Слезы отчаяния и обиды потекли по грязным, изможденным, морщинистым щекам. Растирая слезы вместе с гарью по лицу, мужчина побрел по деревенской улице, вернее по тому, что осталось от нее. А от деревни осталось три дома. Было четыре, пока не сгорело его жилье. Все остальные подворья находились во власти молодого дикого  березняка.

 Два дома принадлежали дачникам – выходцам из деревни, переселившимся в город.  Третий  фактически был ничей. Хозяев дома их дети перевезли в город, а сами в эти джунгли даже летом приезжать не хотели.

Олег подошел к бесхозному дому, который все же был заперт на замок, мысленно попросил прощения у хозяев и, выбив стекло в веранде, забрался в жилье.

Лежа в холодной кровати, под сырым толстым одеялом, вперив взгляд в стену, с которой свисали неровными кусками старые, грязные обои, он пытался осмыслить все произошедшее с ним, тем более, что сегодня он был трезв как никогда – все спиртное, купленное на недавно оформленную нищенскую пенсию,  уничтожил огонь.

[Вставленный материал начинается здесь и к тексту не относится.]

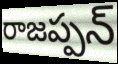
రాజప్పన్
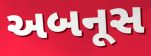
અબનૂસ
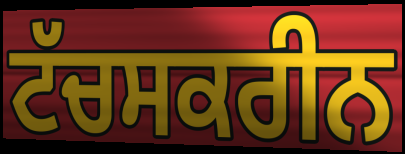
ਟੱਚਸਕਰੀਨ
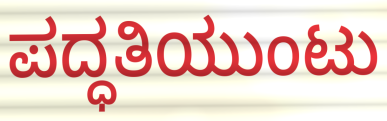
ಪದ್ಧತಿಯುಂಟು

… После развода с женой, он приехал из областного центра в эту деревушку к матери -  деревенской  пенсионерке-учительнице, которая жила в маленькой пристройке к школе, вернее к зданию школы, так как школы собственно не было, потому,  что учить уже многие годы было некого. Оформился на работу в совхоз. Постепенно деревенская жизнь затянула своей легкостью: не надо ни перед кем рисоваться, отчитываться. Поработал – выпил, поспал – пошел на работу, можно небритым и даже немытым. Никто не обращал внимания. Даже мать. Старой учительнице уже было все равно, что происходит с сыном, так как за ней самой был необходим уход. Но его не было. Так и жили…

Потом, устав от жизни, очень тихо  умерла мать. После смерти старой учительницы  деревня быстро опустела.  Немногочисленные жилые дома превратились в дачи. Жизнь в них кипела с весны по октябрь, замирая на всю зиму. Замерла навсегда и жизнь в совхозе. Наступила новая эра. Опустошение пришло на совхозную ферму. Очень незаметно развалились, а потом разобрались местными жителями стены коровников, фундамент их зарос травой, как будто никогда здесь не  ступала нога человека, не мычали коровы, не работали люди. Олег остался без работы.

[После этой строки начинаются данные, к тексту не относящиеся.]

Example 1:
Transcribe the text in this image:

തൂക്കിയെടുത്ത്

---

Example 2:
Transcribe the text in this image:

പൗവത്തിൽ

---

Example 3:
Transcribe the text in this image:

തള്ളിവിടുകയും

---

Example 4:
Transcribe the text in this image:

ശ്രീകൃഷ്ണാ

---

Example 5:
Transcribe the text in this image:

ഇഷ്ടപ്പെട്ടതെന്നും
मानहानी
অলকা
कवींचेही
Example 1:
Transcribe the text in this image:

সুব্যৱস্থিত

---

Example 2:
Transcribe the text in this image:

Зимой зарабатывал на жизнь, продавая дрова: таскал из леса на плечах не очень толстые бревна,  пилил их, потом искал покупателей, иногда покупатели сами находили его… Летом было хорошо. Собирал грибы, ягоды, продавал скупщикам. Соседи-дачники считали его почти своим. Для него всегда находилась тарелка супа. Но постепенно и дачи стали пустеть. Очень уж далеко от цивилизации находилась деревня, да и дачники постарели…
 
Вот тогда окончательное опустошение пришло в некогда небольшую, но уютную деревню. Вот тогда березняк втихомолку, но неумолимо стал отвоевывать у деревенских подворий пространство. Вот тогда Олег стал жить фактически отшельником.

Сердобольные люди из соседней деревни позаботились, собрали необходимые документы,  оформили ему  пенсию,  и жизнь вроде стала налаживаться.

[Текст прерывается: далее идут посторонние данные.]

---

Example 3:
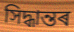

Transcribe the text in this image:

সিদ্ধান্তৰ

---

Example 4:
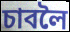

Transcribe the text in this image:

চাবলৈ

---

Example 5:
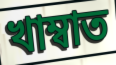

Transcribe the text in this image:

খাম্বাত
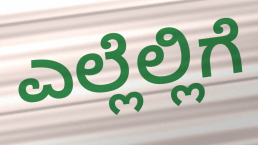
ಎಲ್ಲೆಲ್ಲಿಗೆ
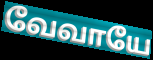
வேவாயே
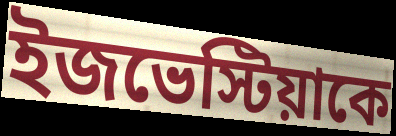
ইজভেস্টিয়াকে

Был даже один плюс в этой вымершей деревне: сюда регулярно два раза в неделю приезжала автолавка, привозила продукты ему, последнему жителю деревни…



…Водитель-продавец автолавки сообщил в милицию, что единственный житель деревни уже два раза не пришел за продуктами.

Через неделю появилась статья в районной газете о том, что последний житель деревни был найден мертвым в чужом доме, лицо его было съедено крысами…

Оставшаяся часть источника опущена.